JAKARTA - Komitmen Indonesia ikut mewujudkan net zero emission pada 2050 mendatang seperti yang disepakati dalam "Paris Meeting" menuntut pemerintah untuk mengalokasikan anggaran dalam jumlah yang cukup besar. Menteri Keuangan (Menkeu), Sri Mulyani Indrawati, mengatakan kebutuhan Indonesia mengatasi perubahan iklim diperkirakan mencapai 3.461 triliun rupiah atau setara dengan 266 miliar dollar AS hingga 2030 mendatang.

Dengan jumlah kebutuhan tersebut, maka mitigasi belanja kementerian/lembaga selama ini baru menutupi 21 persen dari kebutuhan pendanaan untuk bisa mencapai komitmen Paris.

Menkeu mengakui APBN tidak akan mampu membiayai sendiri komitmen perubahan iklim tersebut, sehingga dibutuhkan mobilisasi dana yang berasal dari swasta, baik domestik maupun global.

Kondisi tersebut menuntut pemerintah untuk terus memformulasikan kebijakan-kebijakan yang mampu untuk menarik lebih banyak investasi untuk membangun sektor-sektor utama penentu perubahan iklim, yakni kehutanan, energi dan transportasi, limbah, pertanian, serta industri, agar tetap bisa memenuhi target penurunan karbondioksida.

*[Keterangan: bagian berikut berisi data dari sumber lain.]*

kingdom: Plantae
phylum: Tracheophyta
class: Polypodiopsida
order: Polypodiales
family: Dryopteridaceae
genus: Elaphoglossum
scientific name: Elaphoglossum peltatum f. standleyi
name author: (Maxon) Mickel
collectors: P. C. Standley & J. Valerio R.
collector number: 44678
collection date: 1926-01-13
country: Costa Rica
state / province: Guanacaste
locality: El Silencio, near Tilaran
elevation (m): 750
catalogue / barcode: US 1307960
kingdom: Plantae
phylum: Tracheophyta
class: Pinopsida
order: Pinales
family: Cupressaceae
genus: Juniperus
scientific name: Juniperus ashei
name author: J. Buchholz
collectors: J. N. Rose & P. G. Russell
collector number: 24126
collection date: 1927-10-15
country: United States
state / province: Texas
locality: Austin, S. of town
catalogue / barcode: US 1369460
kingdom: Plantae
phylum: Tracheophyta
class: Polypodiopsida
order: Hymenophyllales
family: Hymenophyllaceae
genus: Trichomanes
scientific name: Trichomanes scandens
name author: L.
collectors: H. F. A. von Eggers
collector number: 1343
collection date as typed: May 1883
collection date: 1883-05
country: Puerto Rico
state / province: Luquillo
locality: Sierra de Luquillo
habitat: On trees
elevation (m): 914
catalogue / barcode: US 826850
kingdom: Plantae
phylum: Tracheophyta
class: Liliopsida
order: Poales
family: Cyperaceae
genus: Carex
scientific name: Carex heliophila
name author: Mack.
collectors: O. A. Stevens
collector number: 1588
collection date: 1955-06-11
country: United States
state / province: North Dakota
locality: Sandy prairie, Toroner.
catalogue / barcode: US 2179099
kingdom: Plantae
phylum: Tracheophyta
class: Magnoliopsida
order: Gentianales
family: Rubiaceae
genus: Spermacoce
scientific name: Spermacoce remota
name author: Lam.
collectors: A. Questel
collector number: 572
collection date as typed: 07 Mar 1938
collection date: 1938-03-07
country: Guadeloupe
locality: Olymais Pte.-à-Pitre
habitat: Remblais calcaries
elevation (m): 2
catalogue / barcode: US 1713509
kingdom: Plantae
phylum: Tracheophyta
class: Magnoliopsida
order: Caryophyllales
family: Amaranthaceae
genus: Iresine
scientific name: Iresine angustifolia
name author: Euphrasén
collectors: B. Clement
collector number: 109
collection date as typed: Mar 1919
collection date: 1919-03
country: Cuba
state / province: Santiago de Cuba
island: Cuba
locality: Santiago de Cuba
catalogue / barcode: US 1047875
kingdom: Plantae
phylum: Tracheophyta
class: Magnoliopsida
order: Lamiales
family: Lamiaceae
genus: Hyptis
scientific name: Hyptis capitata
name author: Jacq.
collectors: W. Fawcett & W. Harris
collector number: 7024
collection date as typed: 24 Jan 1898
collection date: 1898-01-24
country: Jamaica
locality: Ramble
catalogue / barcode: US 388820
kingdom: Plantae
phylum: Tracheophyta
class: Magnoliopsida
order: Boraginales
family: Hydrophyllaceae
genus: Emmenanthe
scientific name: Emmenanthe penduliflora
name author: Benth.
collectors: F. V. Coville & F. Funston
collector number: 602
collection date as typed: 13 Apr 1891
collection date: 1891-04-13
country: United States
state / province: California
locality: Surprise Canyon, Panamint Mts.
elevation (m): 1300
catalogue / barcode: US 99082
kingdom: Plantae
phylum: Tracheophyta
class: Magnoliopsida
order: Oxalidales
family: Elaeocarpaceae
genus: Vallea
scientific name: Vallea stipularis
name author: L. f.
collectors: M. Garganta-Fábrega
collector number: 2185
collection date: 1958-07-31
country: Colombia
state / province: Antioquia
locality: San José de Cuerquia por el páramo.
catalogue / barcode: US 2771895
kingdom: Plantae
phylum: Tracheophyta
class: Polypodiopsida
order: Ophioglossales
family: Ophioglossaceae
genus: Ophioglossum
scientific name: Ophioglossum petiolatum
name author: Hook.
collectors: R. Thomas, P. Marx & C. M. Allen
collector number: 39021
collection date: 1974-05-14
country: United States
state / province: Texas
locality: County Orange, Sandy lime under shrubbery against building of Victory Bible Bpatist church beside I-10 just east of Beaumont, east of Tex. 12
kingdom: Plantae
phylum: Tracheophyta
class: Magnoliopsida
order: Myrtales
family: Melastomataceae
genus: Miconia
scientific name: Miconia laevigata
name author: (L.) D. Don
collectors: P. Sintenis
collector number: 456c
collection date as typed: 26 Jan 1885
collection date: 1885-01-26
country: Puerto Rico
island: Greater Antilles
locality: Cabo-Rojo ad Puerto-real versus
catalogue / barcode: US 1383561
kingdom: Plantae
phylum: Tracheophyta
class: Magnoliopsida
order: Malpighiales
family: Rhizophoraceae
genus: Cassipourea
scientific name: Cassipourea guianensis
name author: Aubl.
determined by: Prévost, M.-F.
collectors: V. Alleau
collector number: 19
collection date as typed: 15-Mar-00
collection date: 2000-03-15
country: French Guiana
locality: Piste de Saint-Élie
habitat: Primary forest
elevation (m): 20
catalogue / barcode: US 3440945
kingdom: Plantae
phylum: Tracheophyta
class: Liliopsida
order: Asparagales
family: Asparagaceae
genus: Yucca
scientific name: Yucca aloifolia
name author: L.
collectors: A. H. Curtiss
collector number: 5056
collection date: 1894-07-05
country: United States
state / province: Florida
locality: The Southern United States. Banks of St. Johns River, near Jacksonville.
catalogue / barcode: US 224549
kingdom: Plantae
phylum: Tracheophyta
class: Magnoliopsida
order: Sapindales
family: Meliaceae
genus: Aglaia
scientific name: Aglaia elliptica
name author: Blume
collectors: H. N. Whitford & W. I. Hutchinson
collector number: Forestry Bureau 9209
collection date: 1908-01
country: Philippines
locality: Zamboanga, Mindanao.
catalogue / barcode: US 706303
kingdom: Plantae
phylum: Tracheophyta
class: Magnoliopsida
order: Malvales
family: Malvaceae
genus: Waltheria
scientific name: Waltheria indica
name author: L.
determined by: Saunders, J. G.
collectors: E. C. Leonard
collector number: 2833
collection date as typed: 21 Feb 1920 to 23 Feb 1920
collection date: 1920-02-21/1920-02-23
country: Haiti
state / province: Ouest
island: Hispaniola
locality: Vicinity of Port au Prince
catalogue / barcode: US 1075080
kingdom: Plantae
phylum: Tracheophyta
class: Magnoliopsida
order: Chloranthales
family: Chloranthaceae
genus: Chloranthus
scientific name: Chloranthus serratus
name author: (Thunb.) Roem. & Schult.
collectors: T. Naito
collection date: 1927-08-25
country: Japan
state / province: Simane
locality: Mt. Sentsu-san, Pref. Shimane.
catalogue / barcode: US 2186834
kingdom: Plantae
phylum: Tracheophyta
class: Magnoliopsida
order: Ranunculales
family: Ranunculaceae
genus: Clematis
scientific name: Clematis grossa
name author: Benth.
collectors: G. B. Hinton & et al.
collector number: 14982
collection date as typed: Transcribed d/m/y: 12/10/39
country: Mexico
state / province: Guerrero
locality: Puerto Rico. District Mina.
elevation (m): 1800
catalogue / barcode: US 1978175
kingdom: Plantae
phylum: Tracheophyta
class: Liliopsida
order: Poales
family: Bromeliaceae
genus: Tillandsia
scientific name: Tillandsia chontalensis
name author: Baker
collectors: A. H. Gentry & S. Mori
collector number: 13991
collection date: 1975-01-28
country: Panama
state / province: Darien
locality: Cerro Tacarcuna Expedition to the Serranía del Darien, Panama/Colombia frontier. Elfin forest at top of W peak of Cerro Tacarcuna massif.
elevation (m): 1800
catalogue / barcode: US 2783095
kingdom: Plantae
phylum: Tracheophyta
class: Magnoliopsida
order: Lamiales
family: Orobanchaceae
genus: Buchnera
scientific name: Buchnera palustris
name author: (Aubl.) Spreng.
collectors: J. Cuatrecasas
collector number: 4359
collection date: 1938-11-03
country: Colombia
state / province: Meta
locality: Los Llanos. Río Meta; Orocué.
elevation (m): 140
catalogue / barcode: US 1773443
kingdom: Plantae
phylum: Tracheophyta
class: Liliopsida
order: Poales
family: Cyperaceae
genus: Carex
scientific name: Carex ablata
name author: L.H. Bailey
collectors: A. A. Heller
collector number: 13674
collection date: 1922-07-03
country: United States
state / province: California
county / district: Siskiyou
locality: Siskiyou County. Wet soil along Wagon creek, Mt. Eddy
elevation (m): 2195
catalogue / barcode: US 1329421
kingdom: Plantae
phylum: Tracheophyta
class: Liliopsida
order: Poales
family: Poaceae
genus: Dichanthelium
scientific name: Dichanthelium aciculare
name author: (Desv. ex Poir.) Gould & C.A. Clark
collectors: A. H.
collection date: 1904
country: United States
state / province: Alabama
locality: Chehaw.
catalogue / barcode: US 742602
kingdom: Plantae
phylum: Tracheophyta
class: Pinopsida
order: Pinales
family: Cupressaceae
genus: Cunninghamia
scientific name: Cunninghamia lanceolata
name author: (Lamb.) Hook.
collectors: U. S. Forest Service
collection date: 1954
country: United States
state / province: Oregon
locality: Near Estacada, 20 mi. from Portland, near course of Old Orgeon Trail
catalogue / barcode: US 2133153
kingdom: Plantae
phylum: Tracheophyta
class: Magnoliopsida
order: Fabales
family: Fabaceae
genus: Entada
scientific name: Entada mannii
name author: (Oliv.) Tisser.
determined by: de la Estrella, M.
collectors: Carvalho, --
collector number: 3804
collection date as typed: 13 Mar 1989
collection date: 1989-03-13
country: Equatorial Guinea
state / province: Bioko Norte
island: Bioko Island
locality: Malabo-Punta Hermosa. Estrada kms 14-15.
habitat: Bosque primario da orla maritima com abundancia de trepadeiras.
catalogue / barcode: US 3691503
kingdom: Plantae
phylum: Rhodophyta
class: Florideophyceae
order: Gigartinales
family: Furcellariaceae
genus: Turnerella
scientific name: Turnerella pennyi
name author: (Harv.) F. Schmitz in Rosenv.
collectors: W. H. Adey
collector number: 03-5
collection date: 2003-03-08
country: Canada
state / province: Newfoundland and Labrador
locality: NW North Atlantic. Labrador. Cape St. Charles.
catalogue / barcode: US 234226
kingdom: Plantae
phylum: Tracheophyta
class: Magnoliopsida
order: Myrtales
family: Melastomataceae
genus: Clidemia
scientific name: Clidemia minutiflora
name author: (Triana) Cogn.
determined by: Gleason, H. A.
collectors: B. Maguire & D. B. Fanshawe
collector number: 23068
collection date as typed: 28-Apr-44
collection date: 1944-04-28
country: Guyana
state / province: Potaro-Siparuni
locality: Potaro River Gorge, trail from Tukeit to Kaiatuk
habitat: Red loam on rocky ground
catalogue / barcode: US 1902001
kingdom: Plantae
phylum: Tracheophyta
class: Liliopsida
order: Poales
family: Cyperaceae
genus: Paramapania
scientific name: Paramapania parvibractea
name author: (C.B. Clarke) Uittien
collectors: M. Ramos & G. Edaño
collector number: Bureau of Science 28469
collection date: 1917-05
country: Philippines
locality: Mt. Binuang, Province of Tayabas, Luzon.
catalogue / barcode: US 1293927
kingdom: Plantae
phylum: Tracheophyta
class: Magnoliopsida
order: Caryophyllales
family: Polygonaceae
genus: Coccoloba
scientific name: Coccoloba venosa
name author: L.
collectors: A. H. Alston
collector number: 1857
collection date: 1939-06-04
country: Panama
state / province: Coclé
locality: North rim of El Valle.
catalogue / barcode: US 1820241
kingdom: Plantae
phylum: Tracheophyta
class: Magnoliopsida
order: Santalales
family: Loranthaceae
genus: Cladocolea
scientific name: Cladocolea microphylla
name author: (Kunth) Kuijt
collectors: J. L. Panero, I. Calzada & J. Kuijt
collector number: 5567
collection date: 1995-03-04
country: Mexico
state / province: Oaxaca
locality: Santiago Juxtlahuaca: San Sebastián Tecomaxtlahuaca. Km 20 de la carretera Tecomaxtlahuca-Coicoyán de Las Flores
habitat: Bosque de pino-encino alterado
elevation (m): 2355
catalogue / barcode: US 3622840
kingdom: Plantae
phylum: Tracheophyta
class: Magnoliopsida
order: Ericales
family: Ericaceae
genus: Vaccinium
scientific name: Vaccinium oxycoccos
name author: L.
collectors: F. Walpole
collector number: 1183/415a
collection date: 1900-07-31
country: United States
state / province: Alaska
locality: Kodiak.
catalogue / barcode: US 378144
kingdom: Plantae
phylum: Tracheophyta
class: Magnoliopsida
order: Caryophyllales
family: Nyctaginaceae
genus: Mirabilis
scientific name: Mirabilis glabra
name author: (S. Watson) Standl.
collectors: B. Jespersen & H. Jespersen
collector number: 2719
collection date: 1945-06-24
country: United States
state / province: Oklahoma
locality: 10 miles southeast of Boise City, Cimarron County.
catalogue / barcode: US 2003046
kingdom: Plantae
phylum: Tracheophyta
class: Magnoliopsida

Reformasi melalui Omnibus Law Cipta Kerja, jelasnya, diharapkan mengubah iklim investasi sehingga berdampak positif bagi Indonesia untuk bisa menarik investasi dan teknologi di bidang pembangunan berkelanjutan.

"Apakah itu proyek hijau maupun berbagai proyek baik untuk mitigasi maupun adaptasi, sehingga langkah-langkah ini akan bisa terus memenuhi komitmen Indonesia secara kredibel," kata Menkeu.

Berbagai instrumen fiskal yang berhubungan dengan proyek ekonomi hijau, papar Menkeu, masih terus diberikan seperti tax holiday, tax allowance, dan fasilitas Pajak Pertambahan Nilai (PPN) yang berhubungan dengan proyek hijau.

Di APBN sudah dialokasikan budget tagging untuk perubahan iklim 4,1 persen tiap tahun sejak 2016 hingga 2020. Beberapa pemerintah daerah sejak 2019 sudah mulai mengalokasikan APBDnya untuk mengatasi perubahan iklim.

Iklim yang Ramah

Pakar Ekonomi dari Universitas Internasional Semen Indonesia (UISI), Surabaya, Leo Herlambang, mengatakan pemerintah tidak bisa sendirian, harus melibatkan swasta. Untuk itu harus serius memformulasikan kebijakan yang menarik investor energi baru terbarukan (EBT).

"Perlu dibuat kebijakan-kebijakan yang bisa menciptakan iklim investasi EBT yang ramah seperti keringanan pajak komponen yang belum bisa diproduksi dalam negeri, atau kemudahan bagi investor yang ingin mendirikan pabrik panel surya, kincir angin dan sejenisnya. Apalagi harga panel surya terus turun, sekarang sudah 25 persen lebih murah dari puncaknya," kata Leo.